Weapons and gear are tiered. Whatever soldier you play as, you begin with the least remarkable weapons of that sort and, in time, can spend the currency you earn by playing to get access to higher rated gear. Presumably to avoid any serious imbalance, higher-tier weapons don't confer that much of an advantage, but climb high enough and they are slightly better, while all those attachments I mentioned can be bolted onto them to further increase their effectiveness. The sort of increase you might expect with each tier or attachment could be a percentage point or two, and each weapon must be unlocked in turn, one after the other. Consumables like grenades can also be bought and replenished.

While there's a fair amount of camping, the game does give you opportunities to keep moving.

Of course, you can use real money to buy a separate currency which can also unlock all the weapons and gear which the game so jealously guards, allowing you to progress up the tiers much faster and perhaps experience a more appreciable gain. Climb several tiers, buy a new vest and a few bells and whistles for your gun and, yes, you will find you're a little more effective. Whether it was worth it is, perhaps, a matter of opinion.

It's the dictionary definition of grind. You shoot your way through gunfight after occasionally thrilling gunfight to earn yourself a new stock or a small boost to your body armour. Then you buy a new pistol and discover that, although it's available to all the classes you play, you must buy it each time for each class.

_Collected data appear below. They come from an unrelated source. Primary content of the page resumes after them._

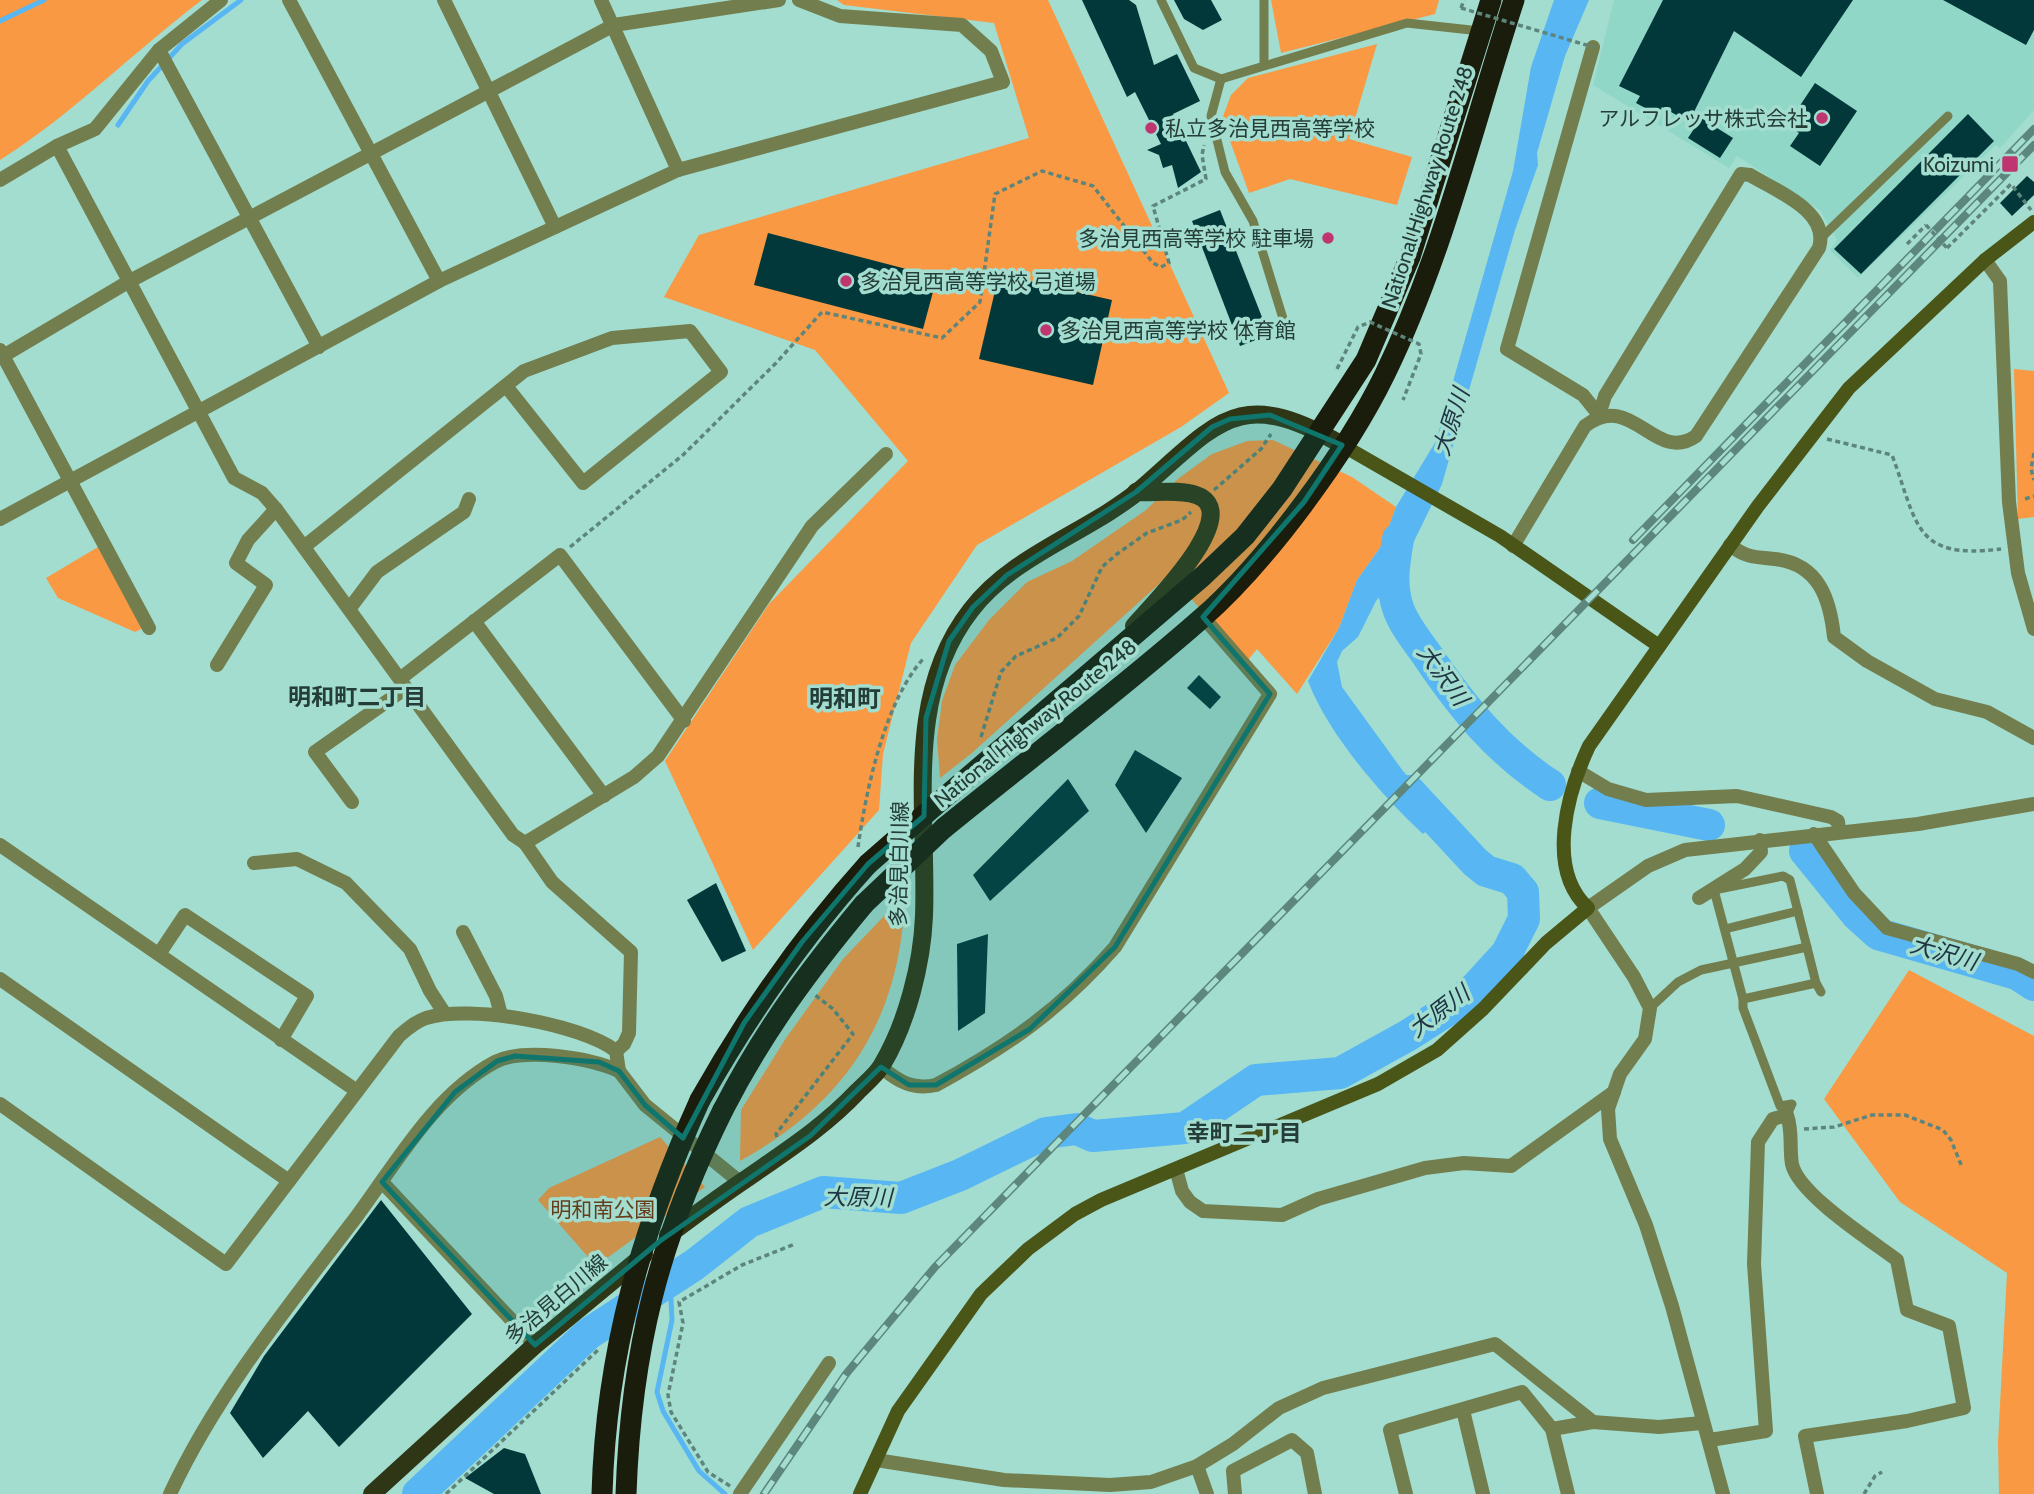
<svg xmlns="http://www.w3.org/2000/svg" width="2034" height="1494" viewBox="0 0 2034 1494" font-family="Cabin,'Noto Sans JP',sans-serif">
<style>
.built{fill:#90d7c7}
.green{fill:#f99943}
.water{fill:#58b7f3}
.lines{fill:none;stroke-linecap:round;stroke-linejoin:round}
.stream{stroke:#58b7f3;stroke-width:5}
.river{stroke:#58b7f3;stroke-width:32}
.building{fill:#03383a}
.path{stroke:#5d857c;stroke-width:3.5;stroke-dasharray:5 3.5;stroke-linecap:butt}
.lane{stroke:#737e4e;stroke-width:9}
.street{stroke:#737e4e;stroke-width:14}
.secondary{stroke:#4a5518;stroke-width:14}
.primary{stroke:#2f3615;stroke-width:18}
.highway{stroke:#1a1d0c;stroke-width:21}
.rail-casing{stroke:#5d867c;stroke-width:8}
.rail{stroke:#a2ddd0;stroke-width:5;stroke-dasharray:16;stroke-linecap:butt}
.path-bridge{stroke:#5d857c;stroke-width:3.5;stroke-dasharray:5 3.5;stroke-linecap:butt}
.highway-bridge{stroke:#1a1d0c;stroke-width:21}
.marked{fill:#0f766e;fill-opacity:0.2;stroke:#0f766e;stroke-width:5;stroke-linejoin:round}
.poi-dot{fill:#be356f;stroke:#a2ddd0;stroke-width:2.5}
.labels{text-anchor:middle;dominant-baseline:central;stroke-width:7;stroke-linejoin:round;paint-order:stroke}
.poi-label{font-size:21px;fill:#243d37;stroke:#a2ddd0;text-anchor:end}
.street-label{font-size:21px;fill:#243d37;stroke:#a2ddd0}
.park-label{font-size:21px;fill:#653d1b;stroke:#a2ddd0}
.water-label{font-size:23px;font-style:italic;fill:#203543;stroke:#a2ddd0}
.neighbourhood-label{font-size:23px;font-weight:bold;fill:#243d37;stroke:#a2ddd0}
.quarter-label{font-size:24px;font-weight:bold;fill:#243d37;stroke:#a2ddd0}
</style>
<rect width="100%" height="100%" fill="#a2ddd0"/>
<path class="built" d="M1614,0H2034V110L2000,148L1996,145L1858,278L1830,250L1837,240L1820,210L1737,156L1729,168L1593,85Z"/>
<g class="green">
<path d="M0,0H202C133,52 73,114 0,160Z"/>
<path d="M837,0H1048L1229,393L1181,427L977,545L911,643L883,754L879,810L753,950L665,761L769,604L908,461L815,350L664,297L699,235L1029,138L994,23L844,5Z"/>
<path d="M1271,0H1439L1435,14L1281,53Z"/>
<path d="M1377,44L1349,139L1412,157L1397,205L1290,179L1249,193L1222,119L1231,95L1248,78Z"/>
<path d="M2014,369L2034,371V517L2018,519Z"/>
<path d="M1273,440L1352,477L1396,507L1382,545L1357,580L1339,628L1297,694L1257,649L1248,660L1169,575L972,753L940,778L937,739L942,701L955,665L989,620L1027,582L1072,561L1146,510L1179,478L1212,454L1247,441Z"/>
<path d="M98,547L143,628L135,632L58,598L46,578Z"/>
<path d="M905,894C901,1018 848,1101 740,1161L741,1110L786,1038L843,959Z"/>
<path d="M1909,970L2034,1036V1494H1999L1998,1442L2007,1273L1900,1202L1824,1099Z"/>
<path d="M660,1137L705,1187L596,1266L538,1200L549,1188Z"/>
</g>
<path class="water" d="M1554,0H1589L1565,56L1537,153L1538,165L1515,230L1442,484L1397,576L1376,601L1358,637L1342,651L1337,662L1342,687L1403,771L1443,816L1423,834C1382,796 1328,734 1308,681L1339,628L1357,580L1382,545L1396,507L1436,441L1513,171L1531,67Z"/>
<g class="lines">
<g class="stream">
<path d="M0,21L44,0"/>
<path d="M118,125L148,81L182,44L241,0"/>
<path d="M670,1281L672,1320L657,1392L663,1411L699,1471L725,1494"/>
</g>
<g class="river">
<path d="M1398,539C1394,563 1390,584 1398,608C1404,626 1419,643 1429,658C1464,709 1498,751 1550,785"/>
<path d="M1600,803L1709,825"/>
<path d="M1805,851L1857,915L1878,934L2017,974L2034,985"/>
<path d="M418,1494L588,1334L694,1265L749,1222L823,1192L901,1198L960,1175L1046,1133L1077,1129L1093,1136L1185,1128L1256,1080L1340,1073L1407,1036L1451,1008L1476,987L1507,953L1524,919L1523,892L1512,879L1486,871L1475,862L1409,791"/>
</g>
</g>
<g class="building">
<path d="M1082,0H1129L1136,5L1154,65L1177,54L1200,101L1173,114L1201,172L1178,188L1172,165L1163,168L1159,155L1147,150L1161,144L1135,92L1127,97Z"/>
<path d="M1174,0H1211L1222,20L1203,30L1184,19Z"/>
<path d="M1663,0H1853L1801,77L1734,31L1689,122L1662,107L1658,115L1636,103L1640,96L1619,86Z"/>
<path d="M1943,0H2034V30L2026,45Z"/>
<path d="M1815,83L1857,111L1820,166L1790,146L1799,133L1787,125Z"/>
<path d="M1968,114L1994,141L1861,274L1834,249Z"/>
<path d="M1701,118L1733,138L1720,158L1688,138Z"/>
<path d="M2027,176L2034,182V195L2012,216L2000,203Z"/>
<path d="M1220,210L1269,335L1240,346L1192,221Z"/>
<path d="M768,233L937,277L923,329L754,285Z"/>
<path d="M999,274L1112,300L1093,385L979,359Z"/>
<path d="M1199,675L1221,697L1210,709L1187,688Z"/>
<path d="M1135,750L1182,778L1146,833L1115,785Z"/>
<path d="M1068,779L1089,811L990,901L973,875Z"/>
<path d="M716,883L746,951L722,962L687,900Z"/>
<path d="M988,934L985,1013L958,1031L957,944Z"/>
<path d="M381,1200L472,1314L339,1447L308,1411L263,1458L230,1413L264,1356Z"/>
<path d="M504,1448L525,1454L541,1494H494L465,1478Z"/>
</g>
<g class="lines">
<g class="path">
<path d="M1461,8L1464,0"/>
<path d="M1907,244L1926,225"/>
<path d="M1947,248L2011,184L2031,210"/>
<path d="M1827,439L1892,455C1918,524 1913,560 2001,549"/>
<path d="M2034,453L2031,469L2034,480"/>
<path d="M1214,490L1261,449L1271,434"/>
<path d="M2025,499L2034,496"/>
<path d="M570,547L683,455L776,363L822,312L942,338L980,302L995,194L1042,171L1093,186L1153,263L1161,267L1169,263L1153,206L1206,179L1202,155L1204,145"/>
<path d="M981,737L1001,672L1016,656L1057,638L1079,616L1102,567L1117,554L1147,533L1182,520L1191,512"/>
<path d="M858,847C866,790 885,700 924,658"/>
<path d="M1804,1129L1834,1127L1872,1115H1905L1943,1130L1951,1140L1962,1167"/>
<path d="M777,1137L776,1134L853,1034L833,1009L815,995"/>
<path d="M730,1486L708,1472L671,1412L668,1395L683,1323L679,1302L742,1265L795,1244"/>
<path d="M446,1494L599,1349"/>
<path d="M1864,1494L1875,1476L1882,1472"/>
</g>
<g class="lane">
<path d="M1161,0L1194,68L1221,79L1407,23L1480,31"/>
<path d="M1264,0V65"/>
<path d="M1221,79L1211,116L1225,172L1253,221L1285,325"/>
<path d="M1823,236L1948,116"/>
<path d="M1725,929L1798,911"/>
<path d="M1743,999L1816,983"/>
<path d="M1650,1008L1678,982L1701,970L1807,947"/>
<path d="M1787,1115L1792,1104L1780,1106L1743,1008V999L1714,890L1783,876L1790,880L1816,983L1821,992"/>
</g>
<g class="street">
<path d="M289,0L439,281"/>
<path d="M444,0L555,227"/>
<path d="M601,0L678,170"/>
<path d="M1593,47L1507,349L1583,395L1599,415"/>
<path d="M159,50L319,347"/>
<path d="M57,146L234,478L262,493L276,509L513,835L525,843L552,882L631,952L629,1033L624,1044L616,1051"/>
<path d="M0,180L57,146L95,129L159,50L221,0"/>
<path d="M1985,260L2000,281L2009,502L2018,573L2034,629"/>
<path d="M0,350L149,628"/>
<path d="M3,356L128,282L614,25L779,0"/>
<path d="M0,519L439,281L678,170L1003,82L991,51L962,25L840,16L799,0"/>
<path d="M1730,545C1746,558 1756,557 1775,559C1819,564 1830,599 1834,637L1867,661L1935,699L1987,712L2034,738"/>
<path d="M305,546L524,371L612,338L690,331L721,372L583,483L506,386"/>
<path d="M1513,546L1585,426C1632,389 1655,465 1696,436L1819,248C1830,211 1776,191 1750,175L1741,174L1605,396L1599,415"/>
<path d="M350,608L377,572L464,512L469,499"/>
<path d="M474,621L604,796"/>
<path d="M217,665L266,585L236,563L248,540L276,509"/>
<path d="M401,678L560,555L684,721"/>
<path d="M1578,771L1608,789L1646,800L1737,796L1831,817L1838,821L1839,831"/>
<path d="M352,802L315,752L406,688"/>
<path d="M1814,834L1854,893L1887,928L2018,964L2034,972"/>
<path d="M525,843L634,777L658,756L812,526L886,454"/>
<path d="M0,845L357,1091"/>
<path d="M254,863L297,859L346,883L410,949L430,991L445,1014"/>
<path d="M1699,898L1745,869L1761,852L1760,840"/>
<path d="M463,932L496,996L501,1015"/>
<path d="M159,954L185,915L307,996L281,1040"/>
<path d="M0,979L289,1181"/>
<path d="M881,1067C899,1082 913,1090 936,1085C1008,1046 1061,1009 1115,947L1270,694L1203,617"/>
<path d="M0,1104L226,1264L399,1036C407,1029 415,1022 426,1018C469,1004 581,1024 616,1051L619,1071L645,1105L740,1182"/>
<path d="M1176,1169L1182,1191L1190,1202L1203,1211L1282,1215L1318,1199L1425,1168L1464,1163L1511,1166L1614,1092"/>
<path d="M382,1182L535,1345"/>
<path d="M1463,1410L1483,1494"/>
<path d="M1552,1429L1593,1422"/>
<path d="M1710,1440L1766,1431L1754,1264L1758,1142L1773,1119L1787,1115C1793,1132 1789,1147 1792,1164C1798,1194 1872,1241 1897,1260L1907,1310L1949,1326L1964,1408L1907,1421L1805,1436L1817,1494"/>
<path d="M876,1460L1004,1480L1110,1485L1151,1482L1197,1466L1233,1444L1279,1408L1323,1388L1495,1344L1593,1422L1659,1427L1702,1423"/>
<path d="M1197,1466L1207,1494"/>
<path d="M170,1494C217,1393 290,1304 357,1216C397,1162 434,1095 495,1062C524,1047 590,1058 619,1071"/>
<path d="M740,1494L829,1363"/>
<path d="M1235,1494L1233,1471L1292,1440L1307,1453L1315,1494"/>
<path d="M1406,1494L1390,1430L1522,1392L1552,1429L1568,1494"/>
<path d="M1723,1494L1672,1306L1646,1225L1610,1139L1608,1109L1620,1074L1645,1039L1650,1008L1634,977L1588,908L1648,866L1685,850L1918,824L2034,804"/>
</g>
<g class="secondary">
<path d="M1342,445L1500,536L1659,646"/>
<path d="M860,1494L898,1411L981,1294L1028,1249L1075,1214L1101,1200L1378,1084L1437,1050L1483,1009L1546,943L1588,908C1545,869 1568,791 1589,746L1758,506L1849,388L1985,260L2034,222"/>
</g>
<g class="primary">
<path d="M1134,626C1150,607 1247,512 1196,495C1179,489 1155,493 1136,492"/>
<path d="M668,1235C694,1216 719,1197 746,1179C786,1151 824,1127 858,1091C866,1083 877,1074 882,1065C907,1023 922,964 924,916C928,813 903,697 971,610C1014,554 1088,533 1141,489C1219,421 1239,385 1342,445"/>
<path d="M372,1494L535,1345L644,1255"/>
</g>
<g class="highway">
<path d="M939,802L1203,576L1245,536L1282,489L1366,360L1410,257L1491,0"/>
<path d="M944,828C1030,758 1119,691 1202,618C1267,561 1347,452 1385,374C1443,255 1473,125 1514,0"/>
<path d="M700,1100C748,1015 803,936 868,864"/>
<path d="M723,1110C763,1032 809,970 864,904"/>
</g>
<defs>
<g id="rail">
<path d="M1633,540L2034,129"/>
<path d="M764,1494L846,1374L935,1267L2034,145"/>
</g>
</defs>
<use href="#rail" class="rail-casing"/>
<use href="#rail" class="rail"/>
<g class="path-bridge">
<path d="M1461,8L1593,47"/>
<path d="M1926,225L1947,248"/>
<path d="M1337,369L1358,327L1370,322L1419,344L1421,354L1403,400"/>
</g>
<g class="highway-bridge">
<path d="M868,864L939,802"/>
<path d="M864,904L944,828"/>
<path d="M602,1494C606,1352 642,1228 700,1100"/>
<path d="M626,1494C631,1350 659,1239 723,1110"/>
</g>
</g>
<path class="marked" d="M1270,415L1342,445L1304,502L1203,617L1270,694L1115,947L1030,1029L936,1085H909L881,1067L810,1136L660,1241L535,1345L382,1182L455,1092L497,1061L515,1056L599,1062L619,1071L645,1105L683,1138L744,1023L802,942L868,864L924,816L926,718L949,641L973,607L1007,575L1136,492L1212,427L1230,419Z"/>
<g class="poi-dot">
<circle cx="1822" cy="118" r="7"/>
<circle cx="1151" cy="128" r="7"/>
<rect x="2001" y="155" width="18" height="18" rx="3.5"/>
<circle cx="1328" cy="238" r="7"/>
<circle cx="846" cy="281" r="7"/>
<circle cx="1046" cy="330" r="7"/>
</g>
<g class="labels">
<g class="poi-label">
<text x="1808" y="118">アルフレッサ株式会社</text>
<text x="1165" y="128" text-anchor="start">私立多治見西高等学校</text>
<text x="1994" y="164">Koizumi</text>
<text x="1314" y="238">多治見西高等学校 駐車場</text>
<text x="860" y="281" text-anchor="start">多治見西高等学校 弓道場</text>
<text x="1060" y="330" text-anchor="start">多治見西高等学校 体育館</text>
</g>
<g class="street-label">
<text transform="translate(1427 187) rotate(-72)">National Highway Route 248</text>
<text transform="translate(1035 723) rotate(-39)">National Highway Route 248</text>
<text transform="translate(899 864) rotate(-89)">多治見白川線</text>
<text transform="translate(556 1299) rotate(-40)">多治見白川線</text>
</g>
<g class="park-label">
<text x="603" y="1209">明和南公園</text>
</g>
<g class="water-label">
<text transform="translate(1451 422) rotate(-72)">大原川</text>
<text transform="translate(1443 675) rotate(54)">大沢川</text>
<text transform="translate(1944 953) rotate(16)">大沢川</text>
<text transform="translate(1439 1011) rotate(-37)">大原川</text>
<text transform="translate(858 1197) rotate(1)">大原川</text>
</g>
<g class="neighbourhood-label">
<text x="357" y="697">明和町二丁目</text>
<text x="1244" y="1133">幸町二丁目</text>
</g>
<g class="quarter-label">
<text x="845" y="698">明和町</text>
</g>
</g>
</svg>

If you're content with the unremarkable combat, then fair enough. But should you start to find things a little samey or sense a subtle disadvantage against players using higher-tier gear, Phantoms quickly transforms into something else. What it transforms into is an interminable purgatory where undying soldiers must be reborn again and again as they attempt to shoot their way towards marginally better equipment in order to keep pace in their endless attempts to stand, sit and lie on particularly important parts of a battlefield.

Tom Clancy's Ghost Recon Phantoms isn't a terrible game. It's absolutely fine. But it is a game that I'm afraid I no longer care about. It is, to its credit, also a game that you can play for free and, if you give it your hours, it will certainly grant you its very gradual rewards.

Whatever value you put on your bullets, be sure that you value your time, too. My time on this earth is limited and, after giving some of it in service of this game, I would rather spend the rest of it elsewhere.